# Is this a crypt?



## Amazon_Replica (Nov 24, 2007)

after seeing corymad's capture mine is crap lol, but see if you can tell? my mother bought some land in the middle of nowhere ohio, and there is a pond with ludwigia in it, and a flooded woodland that is sometimes swampy but always wet, and there is alot of this plant growing on the ground. I will be going back next weeked and get a better set of pictures


----------



## EDGE (Feb 28, 2004)

Not a crypt. It looks like an erythronium sp plant. a bulbous plant


----------



## ed seeley (Dec 1, 2006)

Definitely an Erythronium sp. or Dogs Tooth Violet

http://en.wikipedia.org/wiki/Erythronium


----------



## Amazon_Replica (Nov 24, 2007)

poop, i better pull it out of my tank then lol

I have crypt sp lutea which i think is now wendtii, and crispatula but i'm not well informed, the leaves had me guessing, thanks guys


----------



## Khamul1of9 (Oct 25, 2005)

Possibly_ Erothrynum americanum_, adders tongue. I took this pic two Thursdays ago.


----------



## corymad (Apr 14, 2008)

nice shot! Khamul, beautiful foliage. 

Pity we don't see this over in this part of the world.


----------



## ed seeley (Dec 1, 2006)

corymad said:


> nice shot! Khamul, beautiful foliage.
> 
> Pity we don't see this over in this part of the world.

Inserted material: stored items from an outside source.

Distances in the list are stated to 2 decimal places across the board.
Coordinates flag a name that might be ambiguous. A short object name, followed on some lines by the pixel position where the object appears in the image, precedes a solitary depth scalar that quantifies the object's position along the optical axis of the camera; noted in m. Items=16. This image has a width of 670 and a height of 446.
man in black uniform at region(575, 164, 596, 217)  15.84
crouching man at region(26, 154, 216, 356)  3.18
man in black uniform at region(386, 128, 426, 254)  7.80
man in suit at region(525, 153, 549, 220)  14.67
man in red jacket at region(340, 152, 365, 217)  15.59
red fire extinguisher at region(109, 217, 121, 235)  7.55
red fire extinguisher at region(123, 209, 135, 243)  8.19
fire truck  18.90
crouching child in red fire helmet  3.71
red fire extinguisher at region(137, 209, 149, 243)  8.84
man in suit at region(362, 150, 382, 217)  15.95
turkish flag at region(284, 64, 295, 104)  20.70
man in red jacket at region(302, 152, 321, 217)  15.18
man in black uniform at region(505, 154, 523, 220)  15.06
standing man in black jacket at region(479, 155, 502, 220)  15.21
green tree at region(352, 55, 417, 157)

Which part of the world are you in? Most of the species are North American but there is one species in Europe and 3 (or more depending on the botanist!) in Asia so they get a around! They are restricted to temperate climates though.


----------



## corymad (Apr 14, 2008)

I'm from bright and sunny tropical Singapore where temperatures soar to a scorching high. Doubt we'll ever see these fellas around.


----------



## rs79 (Dec 7, 2004)

They grow up here too. I know where there's about an acre of them. But, they're extremely difficult to transplant; the root is almost two feet long, thin and delicate and if you break it they die.


----------



## Khamul1of9 (Oct 25, 2005)

Here is one I took of another plant a few days later, this time with orange anthers.


----------